Question 1.18 from Hull's Financial Risk management CAPM

A portfolio manager maintains an active portfolio with beta of 0.2. Risk-free rate is 5% The market return for a particular year is -30% The fund produced a result of -10%. He claimed the return was good given the circumstances - discuss.

So the expected return should be:

5% +0.2x(-30%-5%)=-2%

So the alpha is negative and this is bad performance.

Is there anything more that can be said about this apart from this naive calculation?

• It seems there are some typos in the question or solution, you find it here under: [1.14] – emcor Sep 15 '14 at 13:09
• This is under further question. It is 1.18, sorry for the typo – Lost1 Sep 15 '14 at 13:36

2 Answers

I think there is not too much to say.

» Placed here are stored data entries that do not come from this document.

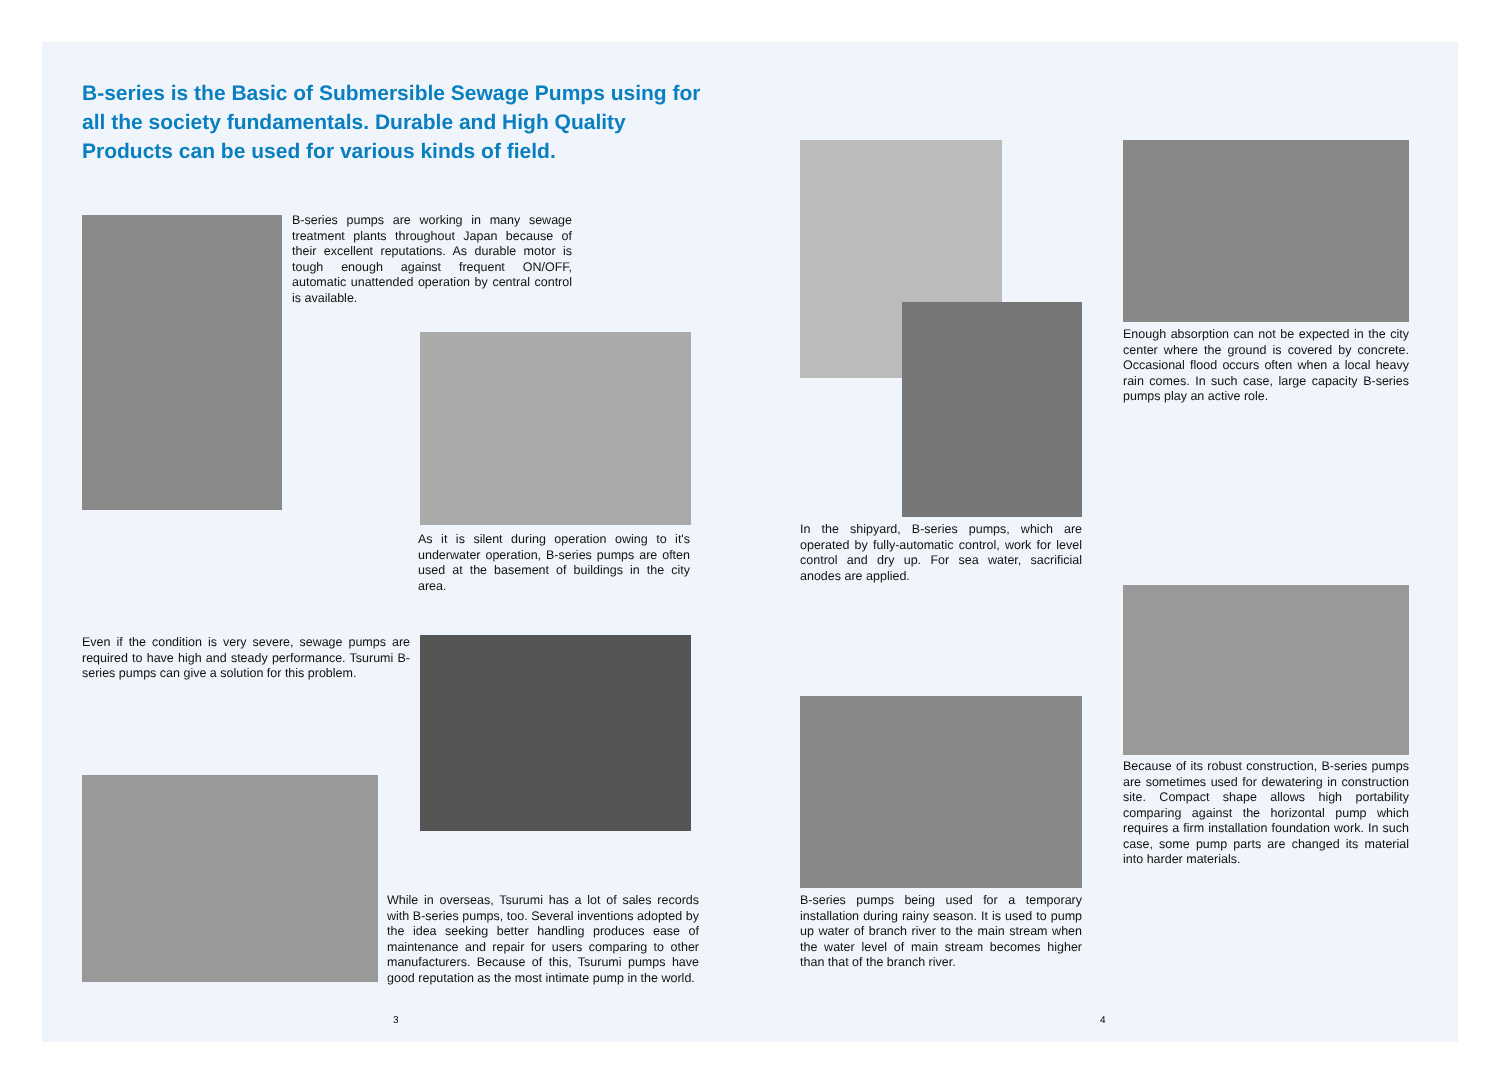B-series is the Basic of Submersible Sewage Pumps using for all the society fundamentals. Durable and High Quality Products can be used for various kinds of field.
B-series pumps are working in many sewage treatment plants throughout Japan because of their excellent reputations. As durable motor is tough enough against frequent ON/OFF, automatic unattended operation by central control is available.
As it is silent during operation owing to it's underwater operation, B-series pumps are often used at the basement of buildings in the city area.
Even if the condition is very severe, sewage pumps are required to have high and steady performance. Tsurumi B-series pumps can give a solution for this problem.
While in overseas, Tsurumi has a lot of sales records with B-series pumps, too. Several inventions adopted by the idea seeking better handling produces ease of maintenance and repair for users comparing to other manufacturers. Because of this, Tsurumi pumps have good reputation as the most intimate pump in the world.
In the shipyard, B-series pumps, which are operated by fully-automatic control, work for level control and dry up. For sea water, sacrificial anodes are applied.
Enough absorption can not be expected in the city center where the ground is covered by concrete. Occasional flood occurs often when a local heavy rain comes. In such case, large capacity B-series pumps play an active role.
Because of its robust construction, B-series pumps are sometimes used for dewatering in construction site. Compact shape allows high portability comparing against the horizontal pump which requires a firm installation foundation work. In such case, some pump parts are changed its material into harder materials.
B-series pumps being used for a temporary installation during rainy season. It is used to pump up water of branch river to the main stream when the water level of main stream becomes higher than that of the branch river.
3 4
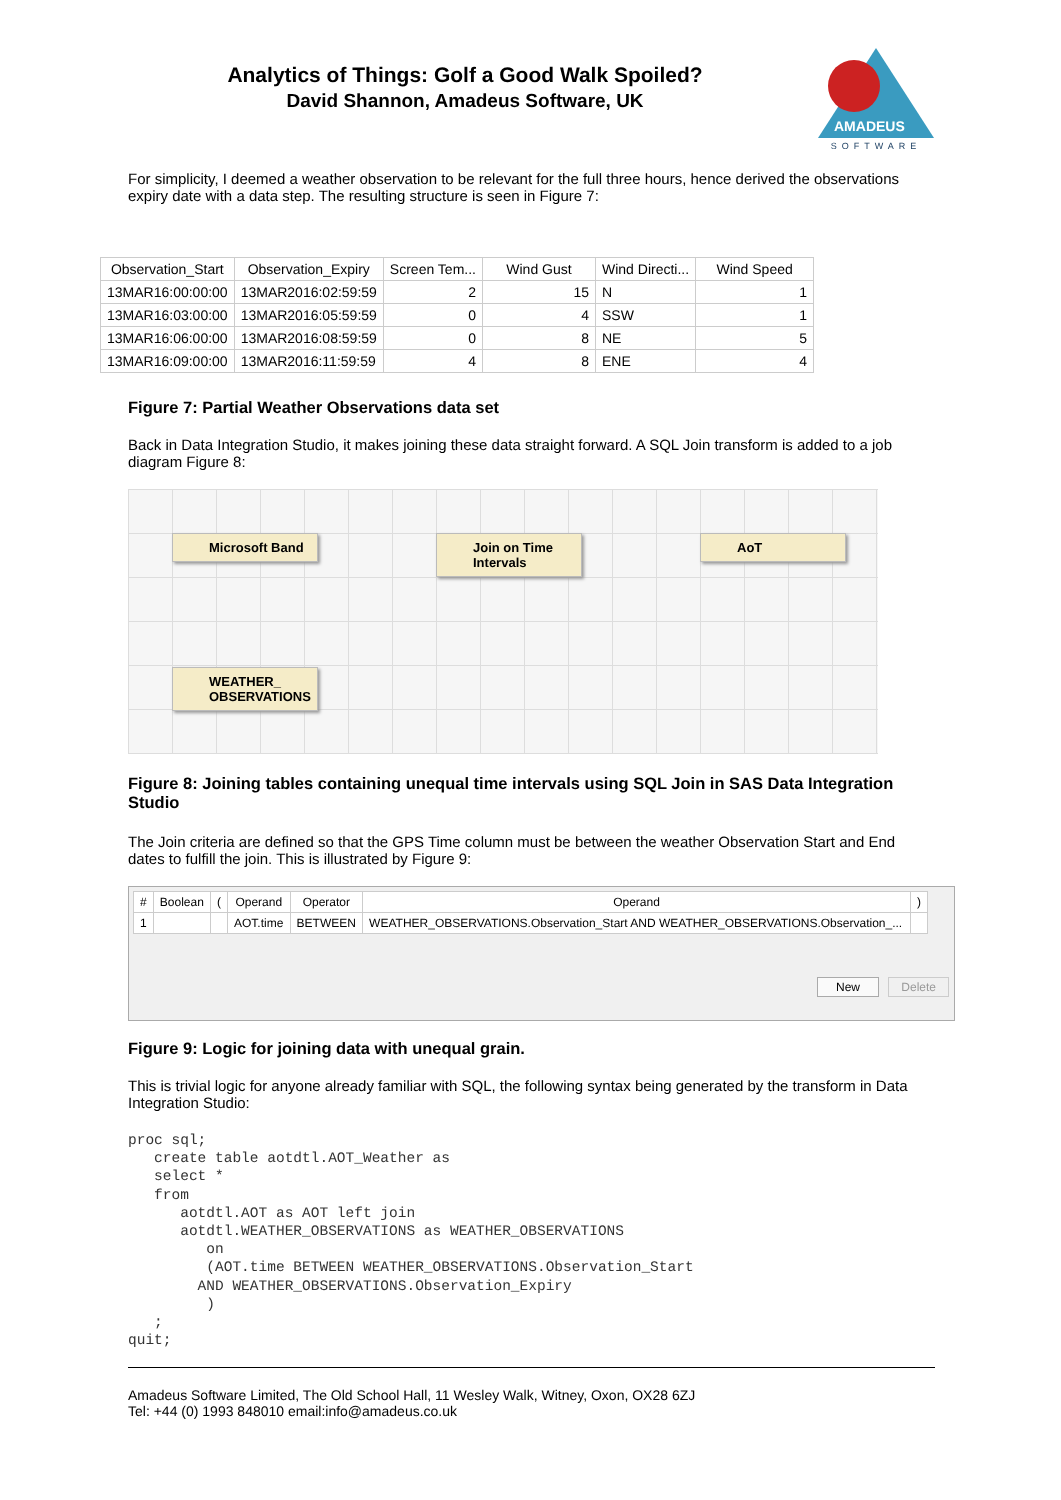Analytics of Things: Golf a Good Walk Spoiled?
David Shannon, Amadeus Software, UK
AMADEUS
SOFTWARE
For simplicity, I deemed a weather observation to be relevant for the full three hours, hence derived the observations expiry date with a data step. The resulting structure is seen in Figure 7:
| Observation_Start | Observation_Expiry | Screen Tem... | Wind Gust | Wind Directi... | Wind Speed |
| --- | --- | --- | --- | --- | --- |
| 13MAR16:00:00:00 | 13MAR2016:02:59:59 | 2 | 15 | N | 1 |
| 13MAR16:03:00:00 | 13MAR2016:05:59:59 | 0 | 4 | SSW | 1 |
| 13MAR16:06:00:00 | 13MAR2016:08:59:59 | 0 | 8 | NE | 5 |
| 13MAR16:09:00:00 | 13MAR2016:11:59:59 | 4 | 8 | ENE | 4 |
Figure 7: Partial Weather Observations data set
Back in Data Integration Studio, it makes joining these data straight forward. A SQL Join transform is added to a job diagram Figure 8:
Microsoft Band
Join on Time
Intervals
AoT
WEATHER_
OBSERVATIONS
Figure 8: Joining tables containing unequal time intervals using SQL Join in SAS Data Integration Studio
The Join criteria are defined so that the GPS Time column must be between the weather Observation Start and End dates to fulfill the join. This is illustrated by Figure 9:
| # | Boolean | ( | Operand | Operator | Operand | ) |
| --- | --- | --- | --- | --- | --- | --- |
| 1 | | | AOT.time | BETWEEN | WEATHER_OBSERVATIONS.Observation_Start AND WEATHER_OBSERVATIONS.Observation_... | |
New Delete
Figure 9: Logic for joining data with unequal grain.
This is trivial logic for anyone already familiar with SQL, the following syntax being generated by the transform in Data Integration Studio:
proc sql;
   create table aotdtl.AOT_Weather as
   select *
   from
      aotdtl.AOT as AOT left join
      aotdtl.WEATHER_OBSERVATIONS as WEATHER_OBSERVATIONS
         on
         (AOT.time BETWEEN WEATHER_OBSERVATIONS.Observation_Start
        AND WEATHER_OBSERVATIONS.Observation_Expiry
         )
   ;
quit;
Amadeus Software Limited, The Old School Hall, 11 Wesley Walk, Witney, Oxon, OX28 6ZJ
Tel: +44 (0) 1993 848010 email:info@amadeus.co.uk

At first glance it looks good if the manager loses $10\%$ if the whole market loses $30\%$.

But plugging the beta and the risk-free rate into the CAPM formula we see that we would have expected a loss of $2\%$ only. So the $10\%$ are much worse than expected.

Note however that there are various reason's why CAPM just does not hold. But in the text book world, where CAPM holds perferctly. The manager simply did worse than expected.

There would be a lot more to say if we could take into account that the -2% is the $expected$ return, but the confidence interval for an actual (observed) return can be of any width, e.g. (-22%; 20%). However, we can't compute it here because the problem doesn't supply us with the variance of beta and the error term from the fitted CAPM.